Data excerpts:
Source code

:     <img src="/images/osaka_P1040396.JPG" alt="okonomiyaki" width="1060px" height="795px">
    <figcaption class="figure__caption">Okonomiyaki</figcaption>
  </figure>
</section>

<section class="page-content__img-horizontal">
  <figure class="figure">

To do: Take from the listing above each line containing "class".

Answer to this problem:
    <figcaption class="figure__caption">Okonomiyaki</figcaption>
<section class="page-content__img-horizontal">
  <figure class="figure">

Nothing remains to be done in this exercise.